This was our first year as CSA (Community Supported Agriculture) subscribers. Every Wednesday we walk down the street to Persephone Farm and pickup our split-share of veggies, and every other week we get to also pick out a bouquet of colorful, fresh flowers. What a treat to have fresh flowers in the house. At Persephone they grow a wide variety of flowers, and do arrangements for weddings and special occasions, but the flowers planted among the rows of veggies serve another purpose, they attract pollinators and beneficial insects, and add diversity to the farm. The CSA is almost over for the year, I’ll miss our weekly visit to the farm, all the super fresh veggies, and our bouquets.
As seen on the Indianola Post Office bulletin board. (Phone numbers blurred for privacy.) These 12 & 11 year old sleuths will “handle your case with care”. Persuasive copywriting, I love it, it’s so Indianola.
The bulletin board is the place to get the latest scoop. Need a handyman? Pilates at Wise Acres? Community meetings, fundraisers and kayaks for sale, it’s all on the Post Office, IBIC Kiosk and Country Store bulletin boards.
So for a mystery… a neighbor is dying to know whose dog is pooping in her yard. (She didn’t say pooping.) But I think these clever detectives are looking for a bigger challenge. Any ideas?
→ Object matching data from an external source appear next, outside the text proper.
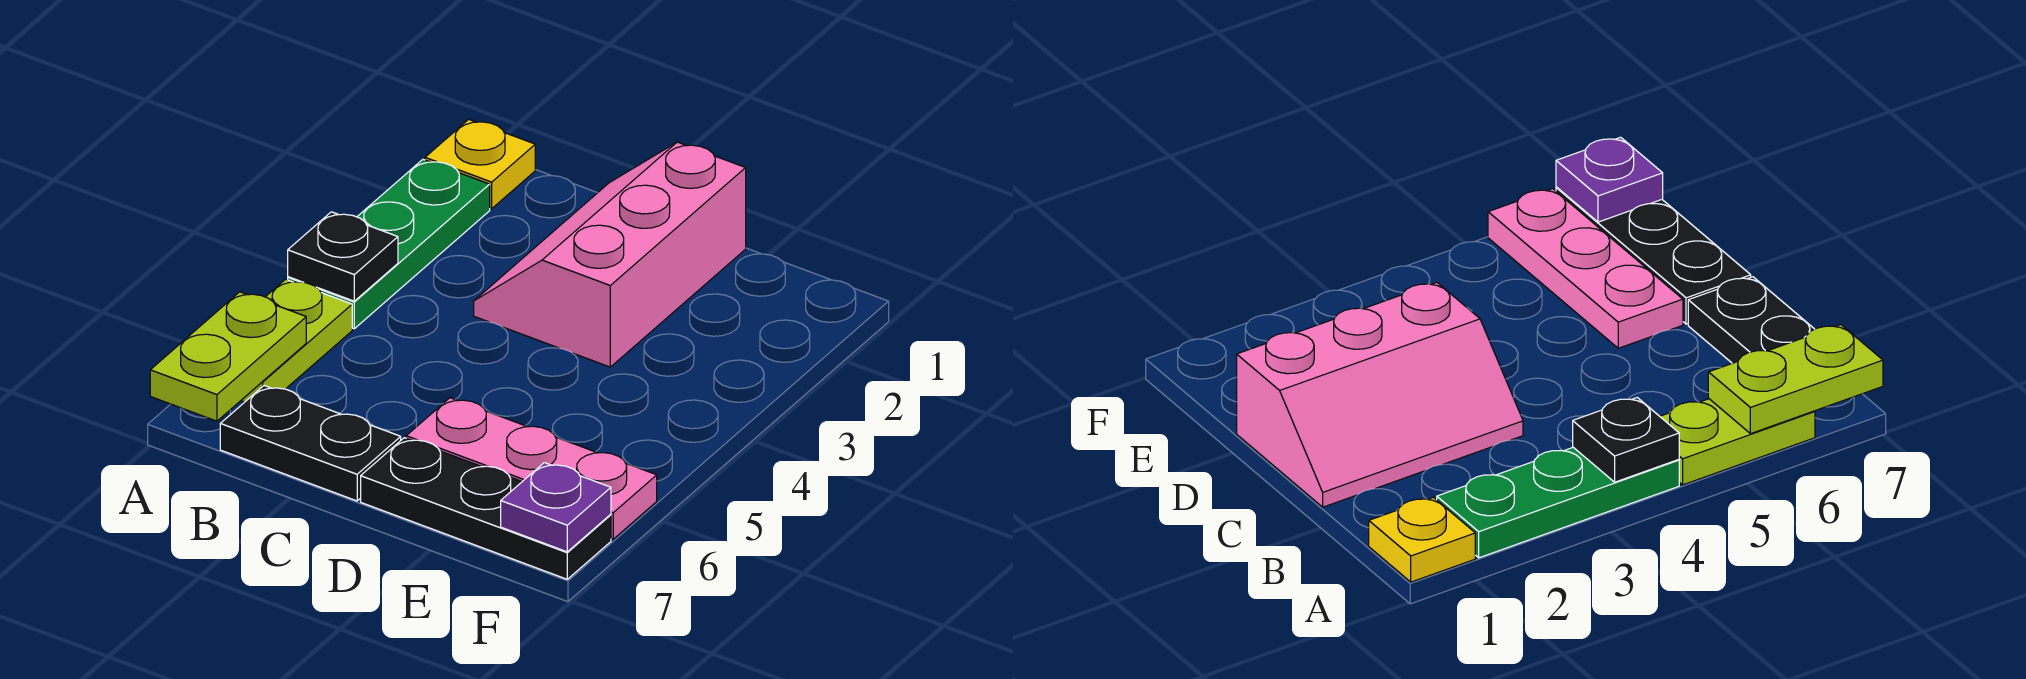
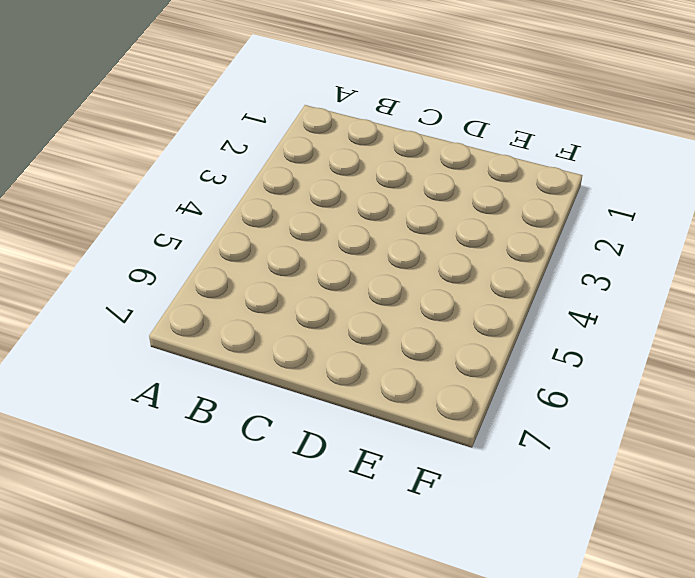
none -> yellow plate A1 level 1
none -> green plate A2:A4 level 1

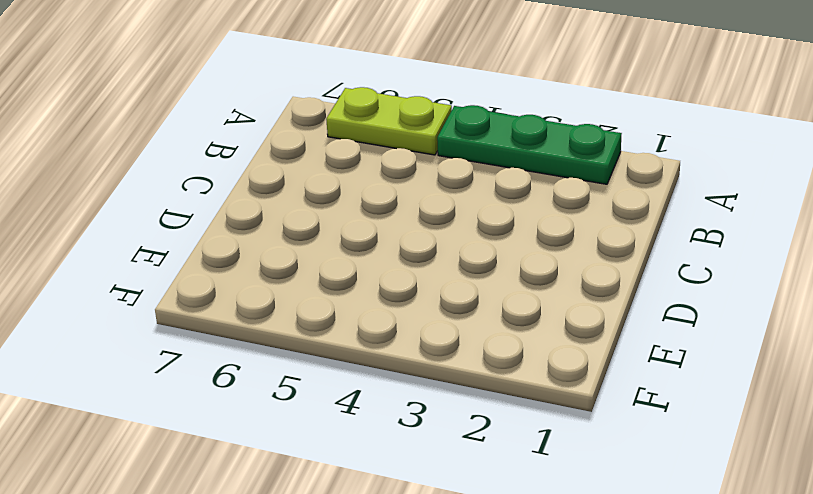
none -> yellow plate A1 level 1
none -> black plate B7:C7 level 1

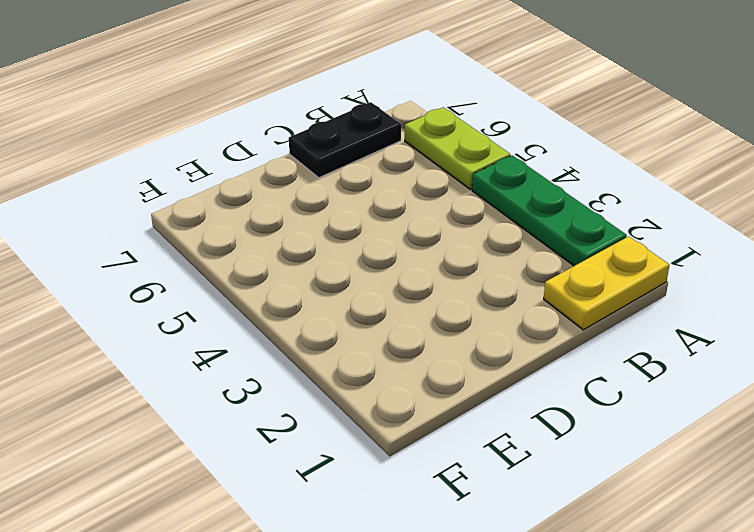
yellow plate A1:B1 level 1 -> yellow plate A1 level 1
none -> pink slope C1:D3 level 1 top D
none -> pink plate D6:F6 level 1

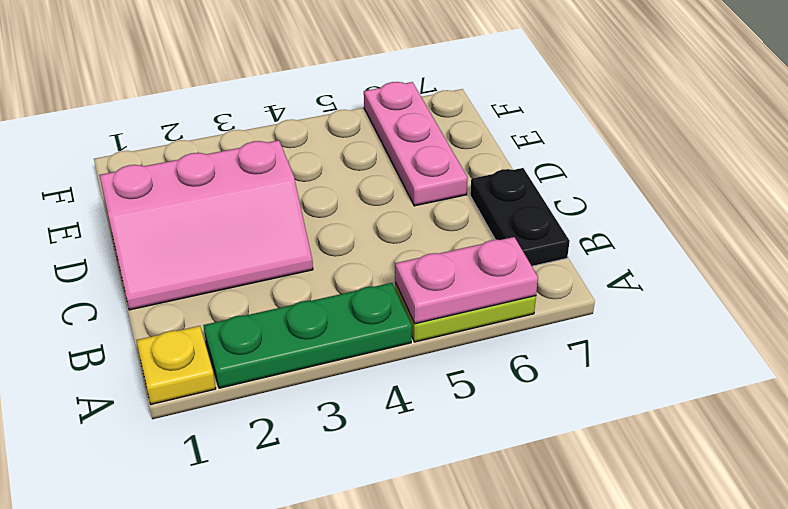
pink plate A5:A6 level 2 -> lime plate A6:A7 level 2
none -> black plate D7:F7 level 1
none -> black plate A4 level 2

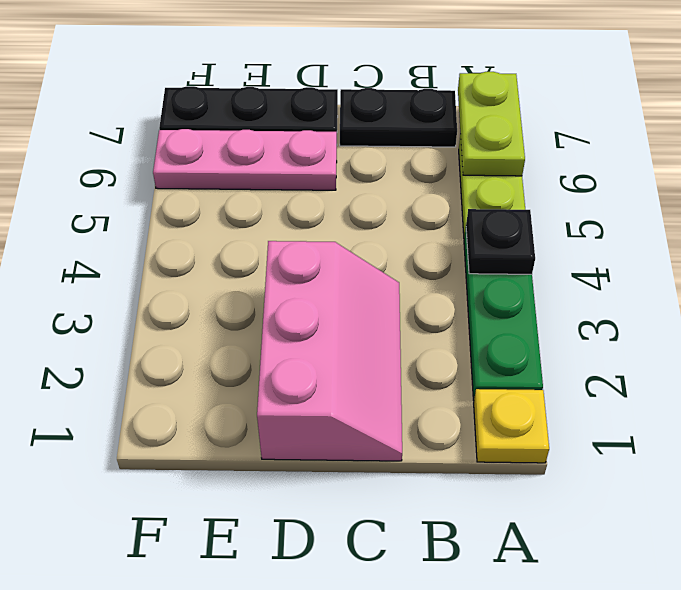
none -> purple plate F7 level 2

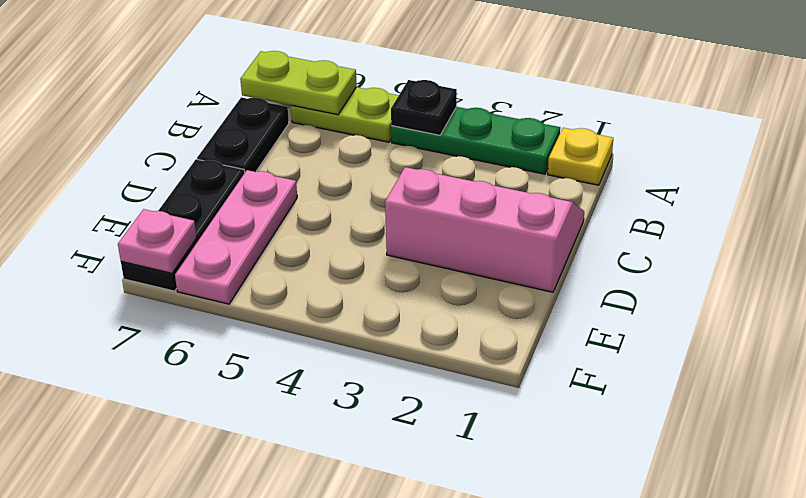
pink plate F7 level 2 -> purple plate F7 level 2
I spent a couple hours this damp morning pulling invasive English ivy. The Great Peninsula Conservancy, owns and manages the Indianola Waterfront Preserve and organizes the Ivy Pulls (Kate makes great cookies for the ivy pullers). It’s satisfying tugging and rolling up long ivy vines and roots, freeing ferns and cedars of the smothering ivy. Ivy grows too well in the forests of the Pacific Northwest, it crowds out native plants, and climbs up trees. If left unchecked the forest floor becomes a ivy monoculture. Volunteers have cleared much of the Preserve of ivy and native plants are flourishing, its a beautiful spot for all to enjoy. Still there’s plenty of ivy left to pull, I’ll try to be at the next pull scheduled for Nov. 28.
P.S. What a beautiful sign! It’s a fairly new addition to the Preserve. Jay Zischke and his son Karl found the wood on the beach and constructed the sign and kiosk. That’s a beach rock in the center. A sign painter added wonderful lettering.
Today was a beautiful day for a top-down drive to the Olympic Peninsula and up to Hurricane Ridge in Olympic National Park. It was so clear we could see Victoria B.C. across the Strait. The elevation at the Visitor Center is about 5200 ft, but feels much higher as you look out along mountain ridge tops. We bought a year park pass ($30) and look forward to exploring more of this amazing park. It’s a national treasure.
The forest is a dangerous place for domestic cats, I believe cats should remain indoors, for their safety and for birds sake. This sleek black cat has been visiting Fernwoods regularly since April. He’s gorgeous, but very wary, we can’t get close to him. He’s comfortable enough here that occasionally we’ll see him rolling around basking in the sun, or taking a little dirt bath in a warm and dusty spot. We wonder what his story is, none of our neighbors know. We’re sure he has a diet of mice and sadly, birds among other little critters. We haven’t fed him. But who knows, as the weather turns and we witness him getting skinnier, likely we’ll break down and aim to make friends with “Blackie” or will it be “Smudge”.
A good way to spend a rainy windy day in Indianola. This is my first use of WordPress. Pretty cool, I like this theme for now, but the images in the top right slide show are too compressed. I hope this can be improved.